Phase 6: Edge Cases & Refinement (4-6 hours)

Tasks

  • Test query rewriting (e.g., "KYC flow" vs "customer onboarding")
  • Implement hybrid search (vector + keyword) if needed
  • Handle multi-document answers (citations from multiple sources)
  • Add observability (log queries, latency, retrieval quality)
  • Test with diverse queries and tune chunking strategy

Deliverables

  • Refined chunking strategy (based on actual retrieval quality)
  • Query rewriting logic (if needed)
  • Observability dashboard or logs

Known Edge Cases to Test

  • Synonyms: "KYC" vs "customer onboarding"
  • Multi-step questions: "How do we handle accounting and what services do we offer?"
  • Missing information: "What is our revenue?" (should say "I don't know")
  • Ambiguous queries: "How do we work?" (process vs services vs tech stack)

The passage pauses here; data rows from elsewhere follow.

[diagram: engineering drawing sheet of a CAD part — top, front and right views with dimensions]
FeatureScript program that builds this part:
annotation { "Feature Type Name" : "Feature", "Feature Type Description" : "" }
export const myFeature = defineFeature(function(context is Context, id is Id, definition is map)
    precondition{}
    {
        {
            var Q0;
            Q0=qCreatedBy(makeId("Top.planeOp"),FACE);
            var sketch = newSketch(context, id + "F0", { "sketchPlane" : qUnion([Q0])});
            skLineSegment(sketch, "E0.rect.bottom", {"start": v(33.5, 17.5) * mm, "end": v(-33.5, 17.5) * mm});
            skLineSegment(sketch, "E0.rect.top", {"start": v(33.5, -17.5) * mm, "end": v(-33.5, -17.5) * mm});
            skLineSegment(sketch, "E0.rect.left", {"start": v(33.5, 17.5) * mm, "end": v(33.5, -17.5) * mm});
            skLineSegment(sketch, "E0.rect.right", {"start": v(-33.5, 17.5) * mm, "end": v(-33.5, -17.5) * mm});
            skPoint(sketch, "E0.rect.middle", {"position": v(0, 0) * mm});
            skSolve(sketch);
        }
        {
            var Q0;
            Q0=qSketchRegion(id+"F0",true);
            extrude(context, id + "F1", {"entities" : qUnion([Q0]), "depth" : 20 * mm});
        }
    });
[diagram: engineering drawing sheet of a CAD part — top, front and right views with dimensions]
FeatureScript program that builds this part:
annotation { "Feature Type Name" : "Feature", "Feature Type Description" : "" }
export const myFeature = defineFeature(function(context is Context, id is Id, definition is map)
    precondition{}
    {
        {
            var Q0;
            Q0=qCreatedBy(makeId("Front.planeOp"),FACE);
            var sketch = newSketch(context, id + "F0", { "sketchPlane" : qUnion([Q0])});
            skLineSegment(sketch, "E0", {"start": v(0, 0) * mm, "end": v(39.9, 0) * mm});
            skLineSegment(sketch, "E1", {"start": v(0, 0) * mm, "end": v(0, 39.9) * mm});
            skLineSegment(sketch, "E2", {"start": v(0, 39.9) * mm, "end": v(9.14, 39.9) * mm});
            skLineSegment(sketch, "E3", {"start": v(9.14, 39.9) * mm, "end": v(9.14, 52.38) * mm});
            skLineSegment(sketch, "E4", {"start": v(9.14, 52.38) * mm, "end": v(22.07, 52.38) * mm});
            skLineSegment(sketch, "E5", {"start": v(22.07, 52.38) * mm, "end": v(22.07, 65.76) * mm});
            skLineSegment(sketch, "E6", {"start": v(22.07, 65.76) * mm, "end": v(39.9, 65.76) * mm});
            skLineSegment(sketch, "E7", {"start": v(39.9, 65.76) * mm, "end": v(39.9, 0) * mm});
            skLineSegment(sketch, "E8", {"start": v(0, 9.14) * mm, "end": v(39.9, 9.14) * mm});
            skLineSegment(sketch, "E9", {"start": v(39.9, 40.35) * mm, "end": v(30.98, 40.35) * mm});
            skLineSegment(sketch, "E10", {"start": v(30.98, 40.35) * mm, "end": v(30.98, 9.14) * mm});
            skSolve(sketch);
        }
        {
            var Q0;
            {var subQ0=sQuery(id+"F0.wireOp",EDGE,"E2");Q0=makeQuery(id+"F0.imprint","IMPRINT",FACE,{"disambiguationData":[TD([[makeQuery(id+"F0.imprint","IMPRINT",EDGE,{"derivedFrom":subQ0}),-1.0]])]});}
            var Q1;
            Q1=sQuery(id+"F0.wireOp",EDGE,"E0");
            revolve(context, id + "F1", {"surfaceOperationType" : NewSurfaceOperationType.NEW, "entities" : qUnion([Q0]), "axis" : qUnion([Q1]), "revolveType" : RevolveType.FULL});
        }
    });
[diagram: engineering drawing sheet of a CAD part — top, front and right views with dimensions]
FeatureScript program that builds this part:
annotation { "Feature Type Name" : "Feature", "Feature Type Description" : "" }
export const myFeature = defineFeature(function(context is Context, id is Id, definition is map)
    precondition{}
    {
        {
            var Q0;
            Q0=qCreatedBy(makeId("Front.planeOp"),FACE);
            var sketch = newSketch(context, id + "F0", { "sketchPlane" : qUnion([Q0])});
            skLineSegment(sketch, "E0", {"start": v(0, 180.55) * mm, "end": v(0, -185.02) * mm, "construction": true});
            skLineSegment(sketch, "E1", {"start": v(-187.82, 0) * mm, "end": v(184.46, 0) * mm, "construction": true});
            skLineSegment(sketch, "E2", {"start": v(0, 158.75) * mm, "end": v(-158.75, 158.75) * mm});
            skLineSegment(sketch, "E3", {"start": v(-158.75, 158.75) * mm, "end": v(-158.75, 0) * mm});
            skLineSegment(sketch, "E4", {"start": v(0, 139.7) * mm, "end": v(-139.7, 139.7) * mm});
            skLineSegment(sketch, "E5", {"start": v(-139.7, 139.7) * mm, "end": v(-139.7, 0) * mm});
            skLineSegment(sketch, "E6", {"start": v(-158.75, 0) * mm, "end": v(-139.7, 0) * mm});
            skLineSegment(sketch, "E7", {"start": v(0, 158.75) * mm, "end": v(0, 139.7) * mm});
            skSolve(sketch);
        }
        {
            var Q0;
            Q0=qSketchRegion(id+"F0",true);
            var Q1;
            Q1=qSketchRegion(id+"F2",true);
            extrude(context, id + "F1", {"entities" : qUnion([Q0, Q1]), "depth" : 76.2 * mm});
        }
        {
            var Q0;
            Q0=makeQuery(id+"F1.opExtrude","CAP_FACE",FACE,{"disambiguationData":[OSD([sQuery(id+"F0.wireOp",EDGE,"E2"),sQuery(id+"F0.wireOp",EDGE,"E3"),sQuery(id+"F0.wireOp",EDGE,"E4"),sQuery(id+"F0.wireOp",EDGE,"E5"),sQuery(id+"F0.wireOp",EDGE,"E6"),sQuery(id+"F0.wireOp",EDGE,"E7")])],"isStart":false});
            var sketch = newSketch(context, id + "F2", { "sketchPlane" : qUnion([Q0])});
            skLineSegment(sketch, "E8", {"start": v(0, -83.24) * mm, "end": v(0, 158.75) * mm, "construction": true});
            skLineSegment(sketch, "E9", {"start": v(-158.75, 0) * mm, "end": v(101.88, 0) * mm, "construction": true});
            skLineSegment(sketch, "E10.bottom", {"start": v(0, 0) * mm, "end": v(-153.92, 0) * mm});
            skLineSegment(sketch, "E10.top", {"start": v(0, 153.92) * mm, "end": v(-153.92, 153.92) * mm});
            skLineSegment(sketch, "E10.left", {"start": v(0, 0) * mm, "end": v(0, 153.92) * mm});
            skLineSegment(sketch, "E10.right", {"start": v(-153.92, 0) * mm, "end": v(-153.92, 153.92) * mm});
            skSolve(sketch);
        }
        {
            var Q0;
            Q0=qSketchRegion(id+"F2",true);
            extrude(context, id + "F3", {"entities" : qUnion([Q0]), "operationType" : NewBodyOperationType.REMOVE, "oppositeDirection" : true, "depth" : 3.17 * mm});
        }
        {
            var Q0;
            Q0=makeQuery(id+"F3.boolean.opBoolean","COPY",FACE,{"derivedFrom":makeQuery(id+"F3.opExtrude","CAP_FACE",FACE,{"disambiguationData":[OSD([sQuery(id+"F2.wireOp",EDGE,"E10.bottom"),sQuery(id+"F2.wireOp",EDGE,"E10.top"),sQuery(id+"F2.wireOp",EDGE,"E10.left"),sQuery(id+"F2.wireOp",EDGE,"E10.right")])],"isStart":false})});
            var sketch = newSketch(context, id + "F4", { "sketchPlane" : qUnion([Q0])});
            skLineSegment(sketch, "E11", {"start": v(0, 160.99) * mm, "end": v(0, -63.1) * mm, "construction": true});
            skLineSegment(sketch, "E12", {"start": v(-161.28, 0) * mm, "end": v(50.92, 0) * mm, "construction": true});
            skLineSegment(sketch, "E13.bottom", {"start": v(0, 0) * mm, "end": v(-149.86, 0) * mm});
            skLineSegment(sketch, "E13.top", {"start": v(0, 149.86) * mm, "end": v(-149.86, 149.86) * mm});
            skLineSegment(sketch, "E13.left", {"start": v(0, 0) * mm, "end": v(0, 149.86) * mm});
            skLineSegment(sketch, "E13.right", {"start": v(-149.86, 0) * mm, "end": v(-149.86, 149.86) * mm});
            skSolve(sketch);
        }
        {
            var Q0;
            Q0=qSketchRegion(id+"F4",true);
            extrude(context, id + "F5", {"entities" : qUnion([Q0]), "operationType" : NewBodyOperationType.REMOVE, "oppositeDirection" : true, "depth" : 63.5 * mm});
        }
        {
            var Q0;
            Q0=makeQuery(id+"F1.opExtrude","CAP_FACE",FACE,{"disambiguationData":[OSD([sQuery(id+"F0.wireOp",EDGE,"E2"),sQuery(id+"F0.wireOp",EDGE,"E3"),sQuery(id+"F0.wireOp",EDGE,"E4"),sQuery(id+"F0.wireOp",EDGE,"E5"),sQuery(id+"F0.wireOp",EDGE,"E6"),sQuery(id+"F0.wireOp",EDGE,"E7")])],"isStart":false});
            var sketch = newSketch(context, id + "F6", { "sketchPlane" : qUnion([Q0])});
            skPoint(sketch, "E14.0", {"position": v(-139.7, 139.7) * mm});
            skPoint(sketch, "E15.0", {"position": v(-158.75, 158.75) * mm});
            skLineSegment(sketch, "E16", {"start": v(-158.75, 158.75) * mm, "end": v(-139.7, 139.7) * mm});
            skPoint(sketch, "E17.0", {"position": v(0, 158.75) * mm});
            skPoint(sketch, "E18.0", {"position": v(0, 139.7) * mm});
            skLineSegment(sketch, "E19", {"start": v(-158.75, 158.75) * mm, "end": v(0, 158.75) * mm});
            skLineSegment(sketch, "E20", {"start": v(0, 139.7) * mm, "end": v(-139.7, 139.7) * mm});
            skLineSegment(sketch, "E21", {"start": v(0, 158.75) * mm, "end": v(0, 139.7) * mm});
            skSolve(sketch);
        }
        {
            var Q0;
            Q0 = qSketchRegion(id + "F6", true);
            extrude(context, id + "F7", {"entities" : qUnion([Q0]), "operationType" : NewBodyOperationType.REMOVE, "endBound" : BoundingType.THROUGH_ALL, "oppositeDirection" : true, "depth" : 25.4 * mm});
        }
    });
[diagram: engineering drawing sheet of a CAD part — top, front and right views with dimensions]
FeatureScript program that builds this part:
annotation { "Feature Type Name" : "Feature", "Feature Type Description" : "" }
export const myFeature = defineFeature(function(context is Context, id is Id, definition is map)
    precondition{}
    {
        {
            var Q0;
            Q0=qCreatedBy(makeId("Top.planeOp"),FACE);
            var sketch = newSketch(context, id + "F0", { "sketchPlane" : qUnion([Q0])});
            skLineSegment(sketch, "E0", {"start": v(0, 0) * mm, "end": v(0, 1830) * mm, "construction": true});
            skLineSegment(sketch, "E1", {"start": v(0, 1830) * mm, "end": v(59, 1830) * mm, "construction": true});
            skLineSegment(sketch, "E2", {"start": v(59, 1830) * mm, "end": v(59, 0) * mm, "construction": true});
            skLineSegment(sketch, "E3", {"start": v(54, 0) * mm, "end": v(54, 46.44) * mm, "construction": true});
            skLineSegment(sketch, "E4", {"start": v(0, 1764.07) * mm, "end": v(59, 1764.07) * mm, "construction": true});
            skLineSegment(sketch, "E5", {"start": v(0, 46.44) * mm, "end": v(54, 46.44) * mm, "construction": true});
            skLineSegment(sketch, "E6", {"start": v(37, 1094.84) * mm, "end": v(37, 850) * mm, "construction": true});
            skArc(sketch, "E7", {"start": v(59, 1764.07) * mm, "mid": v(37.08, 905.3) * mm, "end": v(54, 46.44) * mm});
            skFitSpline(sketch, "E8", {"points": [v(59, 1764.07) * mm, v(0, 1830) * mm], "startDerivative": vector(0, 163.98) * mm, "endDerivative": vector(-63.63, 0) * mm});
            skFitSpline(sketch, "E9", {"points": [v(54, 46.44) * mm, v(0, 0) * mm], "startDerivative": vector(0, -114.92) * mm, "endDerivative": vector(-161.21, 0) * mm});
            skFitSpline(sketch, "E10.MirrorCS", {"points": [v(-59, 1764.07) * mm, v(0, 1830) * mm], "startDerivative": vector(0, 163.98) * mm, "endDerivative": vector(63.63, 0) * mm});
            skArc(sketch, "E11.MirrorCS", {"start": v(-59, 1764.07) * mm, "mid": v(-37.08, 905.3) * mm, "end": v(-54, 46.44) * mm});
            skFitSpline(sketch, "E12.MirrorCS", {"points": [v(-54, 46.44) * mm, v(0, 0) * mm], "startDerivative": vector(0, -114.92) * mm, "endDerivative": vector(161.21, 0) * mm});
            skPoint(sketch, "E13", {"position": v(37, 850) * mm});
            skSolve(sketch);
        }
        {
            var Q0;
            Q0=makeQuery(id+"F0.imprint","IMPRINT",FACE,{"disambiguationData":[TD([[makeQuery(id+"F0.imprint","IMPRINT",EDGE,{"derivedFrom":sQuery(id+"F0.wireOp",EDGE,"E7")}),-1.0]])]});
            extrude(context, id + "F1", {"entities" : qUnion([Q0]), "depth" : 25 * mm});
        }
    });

Phase 7: Production Hardening (Optional, 3-4 hours)

Tasks

  • Add access control (if hosting publicly)
  • Implement PII redaction (if needed)
  • Add rate limiting
  • Set up monitoring and alerts
  • Write runbook for common issues

Deliverables

  • Production-ready deployment
  • Monitoring dashboard
  • Runbook for operations

Phase 8: Documentation & Blog Post (2-3 hours)

Tasks

  • Document architecture and design decisions
  • Write developer guide for maintaining the system
  • Update blog post with learnings from building the system
  • Create demo video or screenshots

Deliverables

  • Architecture documentation
  • Developer guide
  • Updated blog post (experience report instead of how-to)
  • Demo assets

Timeline Estimate

MVP (Phases 1-5): 14-20 hours (1-2 weekends) Production-ready (Phases 1-7): 25-35 hours (2-3 weekends) Full project (Phases 1-8): 30-40 hours


Tech Stack Recommendation

Elixir-first approach (recommended): - Language: Elixir (fits your stack, plays to your strengths) - Embeddings: OpenAI text-embedding-3-small (via HTTPoison or Req) - Vector DB: PostgreSQL + pgvector extension (you already know Postgres) - LLM: OpenAI GPT-4o-mini or Anthropic Claude (via req_llm) - Framework: LangChainEx or custom with req_llm

Why this stack: - PostgreSQL + pgvector means no separate vector DB to manage - Ecto for migrations and queries (familiar territory) - req_llm handles LLM API calls cleanly - Can deploy alongside existing Phoenix apps - Simpler ops than Python + separate services

Alternative (if you want something working faster): - Python + LangChain + Pinecone (2-3 hours to MVP) - Then port to Elixir once you understand the flow


Success Metrics

  • Retrieval accuracy: 80%+ of queries return relevant chunks
  • Citation accuracy: 90%+ of answers cite correct sources
  • Response time: < 2 seconds end-to-end
  • User satisfaction: Manual testing feels "good enough" for internal use

Next Actions

  1. Pick tech stack (Python MVP or Elixir from start)
  2. Set up development environment
  3. Start Phase 1 (research & planning)
  4. Build ingestion pipeline first (Phase 2)
  5. Iterate quickly, learn as you go

Resources

Elixir Libraries: - pgvector-elixir - PostgreSQL vector extension for Elixir - req_llm - LLM API wrapper using Req - LangChainEx - Elixir LangChain implementation - Req - HTTP client for Elixir

AI/ML APIs: - OpenAI Embeddings Guide - OpenAI API Reference - Anthropic Claude API

PostgreSQL: - pgvector Documentation - pgvector Performance Tuning


Open Questions

  • Should we self-host or use managed services?
  • Do we need query rewriting from day 1?
  • Should we build CLI or web UI first?
  • What's the budget for API costs (embeddings + LLM)?
  • Do we want to open-source this after building it?